Why Brand Touchpoints Matter
It's about building customer connections
Each connection to a brand builds and reinforces the customer's experience of a product or company. Brand loyalty is built on a continuing series of positive customer experiences that continue to fulfill the needs and aspirations of customers. Whether it's the fanatical Trader Joe's customer who loves the products and prices, or the loyal Apple customers who love their iPhones and Macbooks, a company wants customers to feel loyalty to the brand through fresh, positive brand experiences.
This is where brand touchpoints are essential as small, persistent creators of customer experiences that renew and reinforce a customer's positive connection to the brand. Each interaction becomes part of the entire experience of the brand, from shopping to purchase to use of the product.
The Brand Platform — The Foundation of Touchpoints
The core of a brand lies in key messages of the brand platform, the three to five statements that represent the cornerstones of the brand. Identifying these can allow marketers and management to define the aspects of their business that connect to the concerns of customers. This is where defining and developing touchpoints are critical to continuing customer relationships.
Once a clear position is defined a brand can effectively target specific market segments, go after those customers and build loyalty through touchpoints.
Create Tangible Connections to Consumers
Every step in your business process contains a number of touchpoints where the customer comes in contact with your brand. Your ultimate goal is to have each touchpoint reinforce and fulfill your brand promise.
This is where developing a map that links consumer touchpoint experiences that reinforce the brand is essential even for the smallest company to connect customers back to the brand experience.
Define the Most Important Touchpoints
Not all brands are the same-aspects of the brand experience vary because of the nature of the product and how it's delivered to consumers.
The website for Amazon, for example is an essential touchpoint for the consumer shopping experience-virtually all shopping experiences, choices and selections are made there. This is true for most ecommerce sites. The brand lives in the shopping experience so each page, button, offer and purchase is a touchpoint. The single largest area where most ecommerce brands lose customers (up to 85%) is the check out process. Those key pages create loyalty for customers, who want a simple and straightforward experience.
Touchpoints for other brands include packaging; remember the Tropicana fiasco where the company forged ahead with a redesign that dropped the orange with the straw, thus losing millions in sales? Other touchpoints include everything from the actual package design and product experience to customer service, the logo, store colors, and taste and smell for fast food restaurants. The shopping experience and signage at Trader Joes, reinforced down to the goofy 19th century illustrations on the product packaging, bags and Fearless Flyer — all aggregate to create a sense of Trader Joe's as delivering good stuff in a personal, caring environment that respects the customer.
The point is to paint a picture that leads customers to an internal concept of the brand. Building this map can create a clear reinforcing experience that separates your brand from others.

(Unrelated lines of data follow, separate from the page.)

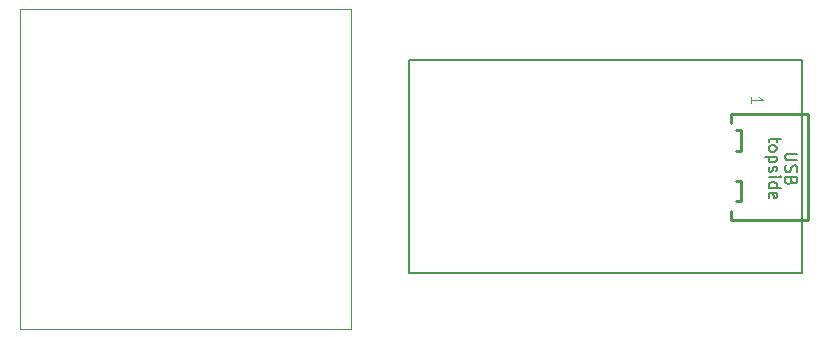
<source format=gbr>
%TF.GenerationSoftware,KiCad,Pcbnew,9.0.0*%
%TF.CreationDate,2025-05-17T10:00:07-07:00*%
%TF.ProjectId,nnv2-toupee,6e6e7632-2d74-46f7-9570-65652e6b6963,rev?*%
%TF.SameCoordinates,Original*%
%TF.FileFunction,Legend,Top*%
%TF.FilePolarity,Positive*%
%FSLAX46Y46*%
G04 Gerber Fmt 4.6, Leading zero omitted, Abs format (unit mm)*
G04 Created by KiCad (PCBNEW 9.0.0) date 2025-05-17 10:00:07*
%MOMM*%
%LPD*%
G01*
G04 APERTURE LIST*
%ADD10C,0.150000*%
%ADD11C,0.100000*%
%ADD12C,0.050000*%
%ADD13C,0.254000*%
%ADD14C,0.200000*%
G04 APERTURE END LIST*
D10*
X207855238Y-83943403D02*
X207855238Y-84324355D01*
X208188571Y-84086260D02*
X207331429Y-84086260D01*
X207331429Y-84086260D02*
X207236191Y-84133879D01*
X207236191Y-84133879D02*
X207188571Y-84229117D01*
X207188571Y-84229117D02*
X207188571Y-84324355D01*
X207188571Y-84800546D02*
X207236191Y-84705308D01*
X207236191Y-84705308D02*
X207283810Y-84657689D01*
X207283810Y-84657689D02*
X207379048Y-84610070D01*
X207379048Y-84610070D02*
X207664762Y-84610070D01*
X207664762Y-84610070D02*
X207760000Y-84657689D01*
X207760000Y-84657689D02*
X207807619Y-84705308D01*
X207807619Y-84705308D02*
X207855238Y-84800546D01*
X207855238Y-84800546D02*
X207855238Y-84943403D01*
X207855238Y-84943403D02*
X207807619Y-85038641D01*
X207807619Y-85038641D02*
X207760000Y-85086260D01*
X207760000Y-85086260D02*
X207664762Y-85133879D01*
X207664762Y-85133879D02*
X207379048Y-85133879D01*
X207379048Y-85133879D02*
X207283810Y-85086260D01*
X207283810Y-85086260D02*
X207236191Y-85038641D01*
X207236191Y-85038641D02*
X207188571Y-84943403D01*
X207188571Y-84943403D02*
X207188571Y-84800546D01*
X207855238Y-85562451D02*
X206855238Y-85562451D01*
X207807619Y-85562451D02*
X207855238Y-85657689D01*
X207855238Y-85657689D02*
X207855238Y-85848165D01*
X207855238Y-85848165D02*
X207807619Y-85943403D01*
X207807619Y-85943403D02*
X207760000Y-85991022D01*
X207760000Y-85991022D02*
X207664762Y-86038641D01*
X207664762Y-86038641D02*
X207379048Y-86038641D01*
X207379048Y-86038641D02*
X207283810Y-85991022D01*
X207283810Y-85991022D02*
X207236191Y-85943403D01*
X207236191Y-85943403D02*
X207188571Y-85848165D01*
X207188571Y-85848165D02*
X207188571Y-85657689D01*
X207188571Y-85657689D02*
X207236191Y-85562451D01*
X207236191Y-86419594D02*
X207188571Y-86514832D01*
X207188571Y-86514832D02*
X207188571Y-86705308D01*
X207188571Y-86705308D02*
X207236191Y-86800546D01*
X207236191Y-86800546D02*
X207331429Y-86848165D01*
X207331429Y-86848165D02*
X207379048Y-86848165D01*
X207379048Y-86848165D02*
X207474286Y-86800546D01*
X207474286Y-86800546D02*
X207521905Y-86705308D01*
X207521905Y-86705308D02*
X207521905Y-86562451D01*
X207521905Y-86562451D02*
X207569524Y-86467213D01*
X207569524Y-86467213D02*
X207664762Y-86419594D01*
X207664762Y-86419594D02*
X207712381Y-86419594D01*
X207712381Y-86419594D02*
X207807619Y-86467213D01*
X207807619Y-86467213D02*
X207855238Y-86562451D01*
X207855238Y-86562451D02*
X207855238Y-86705308D01*
X207855238Y-86705308D02*
X207807619Y-86800546D01*
X207188571Y-87276737D02*
X207855238Y-87276737D01*
X208188571Y-87276737D02*
X208140952Y-87229118D01*
X208140952Y-87229118D02*
X208093333Y-87276737D01*
X208093333Y-87276737D02*
X208140952Y-87324356D01*
X208140952Y-87324356D02*
X208188571Y-87276737D01*
X208188571Y-87276737D02*
X208093333Y-87276737D01*
X207188571Y-88181498D02*
X208188571Y-88181498D01*
X207236191Y-88181498D02*
X207188571Y-88086260D01*
X207188571Y-88086260D02*
X207188571Y-87895784D01*
X207188571Y-87895784D02*
X207236191Y-87800546D01*
X207236191Y-87800546D02*
X207283810Y-87752927D01*
X207283810Y-87752927D02*
X207379048Y-87705308D01*
X207379048Y-87705308D02*
X207664762Y-87705308D01*
X207664762Y-87705308D02*
X207760000Y-87752927D01*
X207760000Y-87752927D02*
X207807619Y-87800546D01*
X207807619Y-87800546D02*
X207855238Y-87895784D01*
X207855238Y-87895784D02*
X207855238Y-88086260D01*
X207855238Y-88086260D02*
X207807619Y-88181498D01*
X207236191Y-89038641D02*
X207188571Y-88943403D01*
X207188571Y-88943403D02*
X207188571Y-88752927D01*
X207188571Y-88752927D02*
X207236191Y-88657689D01*
X207236191Y-88657689D02*
X207331429Y-88610070D01*
X207331429Y-88610070D02*
X207712381Y-88610070D01*
X207712381Y-88610070D02*
X207807619Y-88657689D01*
X207807619Y-88657689D02*
X207855238Y-88752927D01*
X207855238Y-88752927D02*
X207855238Y-88943403D01*
X207855238Y-88943403D02*
X207807619Y-89038641D01*
X207807619Y-89038641D02*
X207712381Y-89086260D01*
X207712381Y-89086260D02*
X207617143Y-89086260D01*
X207617143Y-89086260D02*
X207521905Y-88610070D01*
X209588571Y-85300546D02*
X208779048Y-85300546D01*
X208779048Y-85300546D02*
X208683810Y-85348165D01*
X208683810Y-85348165D02*
X208636191Y-85395784D01*
X208636191Y-85395784D02*
X208588571Y-85491022D01*
X208588571Y-85491022D02*
X208588571Y-85681498D01*
X208588571Y-85681498D02*
X208636191Y-85776736D01*
X208636191Y-85776736D02*
X208683810Y-85824355D01*
X208683810Y-85824355D02*
X208779048Y-85871974D01*
X208779048Y-85871974D02*
X209588571Y-85871974D01*
X208636191Y-86300546D02*
X208588571Y-86443403D01*
X208588571Y-86443403D02*
X208588571Y-86681498D01*
X208588571Y-86681498D02*
X208636191Y-86776736D01*
X208636191Y-86776736D02*
X208683810Y-86824355D01*
X208683810Y-86824355D02*
X208779048Y-86871974D01*
X208779048Y-86871974D02*
X208874286Y-86871974D01*
X208874286Y-86871974D02*
X208969524Y-86824355D01*
X208969524Y-86824355D02*
X209017143Y-86776736D01*
X209017143Y-86776736D02*
X209064762Y-86681498D01*
X209064762Y-86681498D02*
X209112381Y-86491022D01*
X209112381Y-86491022D02*
X209160000Y-86395784D01*
X209160000Y-86395784D02*
X209207619Y-86348165D01*
X209207619Y-86348165D02*
X209302857Y-86300546D01*
X209302857Y-86300546D02*
X209398095Y-86300546D01*
X209398095Y-86300546D02*
X209493333Y-86348165D01*
X209493333Y-86348165D02*
X209540952Y-86395784D01*
X209540952Y-86395784D02*
X209588571Y-86491022D01*
X209588571Y-86491022D02*
X209588571Y-86729117D01*
X209588571Y-86729117D02*
X209540952Y-86871974D01*
X209112381Y-87633879D02*
X209064762Y-87776736D01*
X209064762Y-87776736D02*
X209017143Y-87824355D01*
X209017143Y-87824355D02*
X208921905Y-87871974D01*
X208921905Y-87871974D02*
X208779048Y-87871974D01*
X208779048Y-87871974D02*
X208683810Y-87824355D01*
X208683810Y-87824355D02*
X208636191Y-87776736D01*
X208636191Y-87776736D02*
X208588571Y-87681498D01*
X208588571Y-87681498D02*
X208588571Y-87300546D01*
X208588571Y-87300546D02*
X209588571Y-87300546D01*
X209588571Y-87300546D02*
X209588571Y-87633879D01*
X209588571Y-87633879D02*
X209540952Y-87729117D01*
X209540952Y-87729117D02*
X209493333Y-87776736D01*
X209493333Y-87776736D02*
X209398095Y-87824355D01*
X209398095Y-87824355D02*
X209302857Y-87824355D01*
X209302857Y-87824355D02*
X209207619Y-87776736D01*
X209207619Y-87776736D02*
X209160000Y-87729117D01*
X209160000Y-87729117D02*
X209112381Y-87633879D01*
X209112381Y-87633879D02*
X209112381Y-87300546D01*
D11*
X205670562Y-81044483D02*
X205670562Y-80473055D01*
X205670562Y-80758769D02*
X206670562Y-80758769D01*
X206670562Y-80758769D02*
X206527705Y-80663531D01*
X206527705Y-80663531D02*
X206432467Y-80568293D01*
X206432467Y-80568293D02*
X206384848Y-80473055D01*
%TO.C,J3*%
D12*
X143800000Y-100125000D02*
X171800000Y-100125000D01*
X171800000Y-73025000D01*
X143800000Y-73025000D01*
X143800000Y-100125000D01*
D13*
%TO.C,U1*%
X204002450Y-81925531D02*
X204002450Y-82634471D01*
X204002450Y-81925531D02*
X204002450Y-82634471D01*
X204002450Y-82634471D02*
X204002450Y-82688931D01*
X204002450Y-82634471D02*
X204002450Y-82688931D01*
X204002450Y-90171181D02*
X204002450Y-90929981D01*
X204002450Y-90171181D02*
X204002450Y-90929981D01*
X204855310Y-83345571D02*
X204413580Y-83345571D01*
X204855310Y-83345571D02*
X204413580Y-83345571D01*
X204855310Y-83345571D02*
X204855310Y-85095581D01*
X204855310Y-83345571D02*
X204855310Y-85095581D01*
X204855310Y-85095581D02*
X204413580Y-85095581D01*
X204855310Y-85095581D02*
X204413580Y-85095581D01*
X204857440Y-87592471D02*
X204413580Y-87592471D01*
X204857440Y-87592471D02*
X204413580Y-87592471D01*
X204857440Y-87592471D02*
X204857440Y-89342481D01*
X204857440Y-87592471D02*
X204857440Y-89342481D01*
X204857440Y-89342481D02*
X204415100Y-89342481D01*
X204857440Y-89342481D02*
X204415100Y-89342481D01*
X210502440Y-81930001D02*
X204002450Y-81930001D01*
X210502440Y-81930001D02*
X204002450Y-81930001D01*
X210502440Y-81930001D02*
X210502440Y-81979991D01*
X210502440Y-81930001D02*
X210502440Y-81979991D01*
X210502440Y-81979991D02*
X210502440Y-90929981D01*
X210502440Y-90929981D02*
X204002450Y-90929981D01*
D14*
X210038391Y-95452451D02*
X176700010Y-95452451D01*
X176700010Y-77407550D01*
X210038391Y-77407550D01*
X210038391Y-95452451D01*
%TD*%
M02*

</source>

Reinforcing Brand Experiences
To determine the touchpoints driving your customers' overall experience, you can use a wide array of techniques, ranging from quantitative research to organizational knowledge and history. The methods you use will depend on the complexity of your products, commercial processes, and your existing knowledge base.
Consumers are looking for the clues that tell them they made the right choices. How you map and present customer touchpoints will build that loyalty over time. The use of Twitter, Facebook, Yelp and other online media also builds a connection to the brand as others define and describe their brand experiences.
It's important to identify which experiences don't align with positive customer touchpoints. Review what does not fit with your brand and make conscious choices for changing or removing these areas.
The At-A-Glance Effect and Why It's so Important
Lastly, the most important aspect of touchpoints is the at-a-glance effect. As mentioned in Malcolm Gladwell's book Blink we have subliminal intelligence through visual clues that we are making the right choices. The simple yellow of French's mustard, the use of blue chips on Jet Blue, the simple Apple logo (white, black or silver), are all subtle connections back to the brand and our positive experiences.
Listen and Repeat
Creating a consistent plan to manage your touchpoints is essential. And what's even more important is paying attention to what touchpoints really matter to customers. Every product or service you bring to market yields a customer experience. Are you creating the experiences you intend? Does that experience fulfill the promise you've made to the consumer? Mapping out a consistent and focused approach to building your brand touchpoints will reinforce the positive and successful experience of your brand.